▶ **Work request 1**
Starting at the first line of the entries and ending at the line that contains "right wrist: (114, 500, -14)", write those lines out again in full, instructions included, shifting every number in the keypoint coordinates and depth values by -67. Leave the pictures out of your answer.
(Source extract)
3.6: Authority: learning to control others

Going to boarding school had furnished me with the initial opportunity for reacting with my peer group to discover who was dominant over another. The classroom was less of a crucial arena than the dormitories. And at Ludgrove, `the earlybedders' filled three special dormitories, with a different time schedule than the elder boys.

There were about five of us new kids during my first term in Dorm 27, alongside the dormitory monitor. In that the latter only joined us at a later hour, for much of the time we had to work out our own rules for interplay. Invariably there was one individual more than the next who was apt to suggest such rules, or even to be left in charge of a situation by Matron, or her assistants.

It was some advantage having an elder brother, in that his authority could be evoked in the event of a dispute. And there was always Munster whom I regarded somewhat in that vein, although I was never quite sure if he would really back me up if we all appealed to his better judgement. Morrison on the other hand quite genuinely possessed an elder brother. So he initially dominated our group. But I was much concerned on this issue of wanting to see that my rules, rather than someone else's were those that were adopted. And during my second term, in Dorm 28 this time and in different company, I prided myself on the idea that I was perhaps dominant.

It was also a question of seeing that the new kids knew their place, in relation to those who had been at the school for longer. They must learn not to be cheeky: a matter that would be corrected by physical chastisement if the offence were repeated too often. But there was also a taboo against the idea of bullying. All of these matters required a delicate assessment of what should be judged permissible, and what discouraged. There was also the whole pecking order to consider. And I learnt as quickly as the next person, whom it was that I might be entitled to peck, and whose authority should be accepted without demur.

Then came the question of who was dominant at Sturford, within the home environment. I never disputed Cal's authority. Our original training on the question of hierarchy was too strong for me. Nor did I ever feel any challenge to me from either of my younger brothers on that score. But while Daddy was away there in the Middle East, there was a general loss of control over what took place at home - due largely to the war situation. We weren't quite as much as before the masters in our own home.

There were the evacuees, for example. The crippled children hadn't stayed with us for very long, but the authorities soon lodged us with the [E] family who came from London's East End. I was at Ludgrove when they had first arrived, only discovering that all was not well from Nan and Chris, when returning home for the holidays. Chris informed me how these children had laughed at his discomfiture, when he took a step backwards to end up with a foot in the pond - on his first sight of them playing in the same garden as himself. And Nanny was full of tales about their territorial infringement, causing her to shout at them frequently from the nursery window forbidding them to trespass.
(End Source extract)
▶ **Work request 2**
Translate this sentence from the passage on authority into Spanish: "The classroom was less of a crucial arena than the dormitories."
(Data under study)
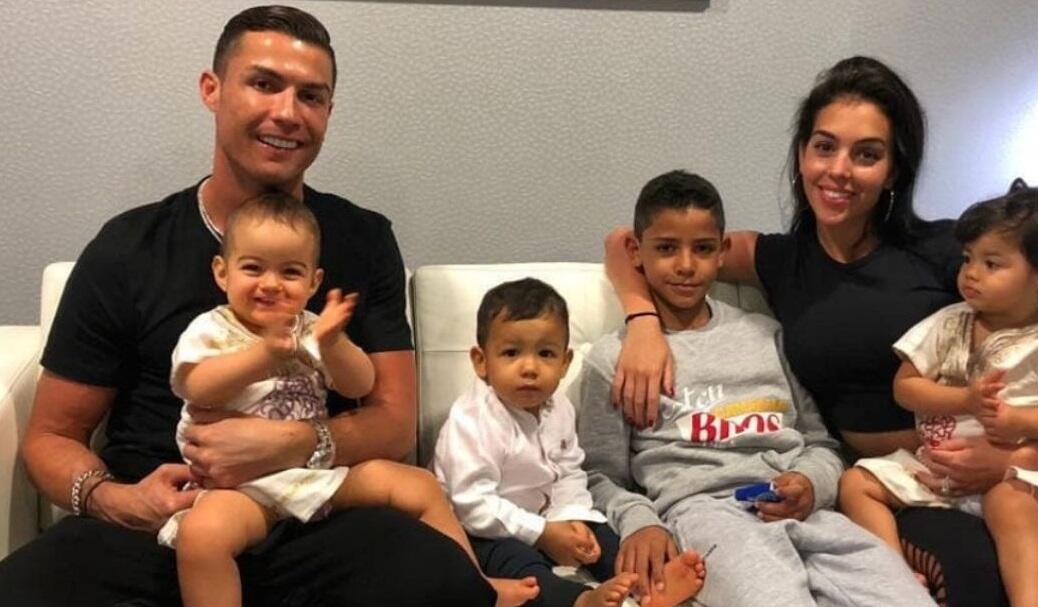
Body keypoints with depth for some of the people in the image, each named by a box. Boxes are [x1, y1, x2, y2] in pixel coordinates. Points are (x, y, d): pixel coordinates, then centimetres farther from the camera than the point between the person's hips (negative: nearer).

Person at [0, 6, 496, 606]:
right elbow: (51, 435, 9)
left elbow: (394, 424, 2)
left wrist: (293, 445, -19)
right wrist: (114, 500, -14)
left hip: (312, 516, 0)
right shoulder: (127, 248, 4)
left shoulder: (364, 241, 6)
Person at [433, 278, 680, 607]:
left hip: (542, 517, 9)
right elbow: (473, 505, -28)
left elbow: (569, 475, 6)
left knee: (599, 536, -3)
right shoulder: (471, 421, -26)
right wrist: (543, 533, -25)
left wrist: (570, 518, -16)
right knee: (512, 559, -35)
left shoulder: (558, 409, -2)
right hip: (481, 532, -9)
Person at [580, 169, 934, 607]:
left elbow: (821, 443, 25)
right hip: (702, 506, -4)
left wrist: (811, 484, 1)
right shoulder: (613, 357, 15)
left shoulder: (766, 335, 25)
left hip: (799, 509, 4)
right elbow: (603, 478, 12)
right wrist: (639, 522, -9)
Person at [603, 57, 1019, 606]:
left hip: (1003, 473, 0)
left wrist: (1009, 456, -14)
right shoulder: (780, 262, 11)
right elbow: (625, 241, 16)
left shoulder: (947, 252, 4)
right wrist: (644, 321, -2)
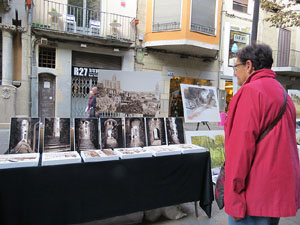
(End Data under study)
▶ **Your solution 1**
Body keypoints with depth for some of the people in the image, each named by a box. Boxes are [x1, y1, x2, y2] in pixel coordinates. Points are (x, y, d): pixel coordinates, then centimetres farther from the camera than the point between the person's hips (negative: nearer).

Person at [0, 6, 496, 606]:
right elbow: (-16, 368, -58)
left elbow: (327, 357, -65)
left wrist: (226, 378, -86)
right wrist: (47, 433, -81)

▶ **Your solution 2**
El aula era un escenario menos crucial que los dormitorios.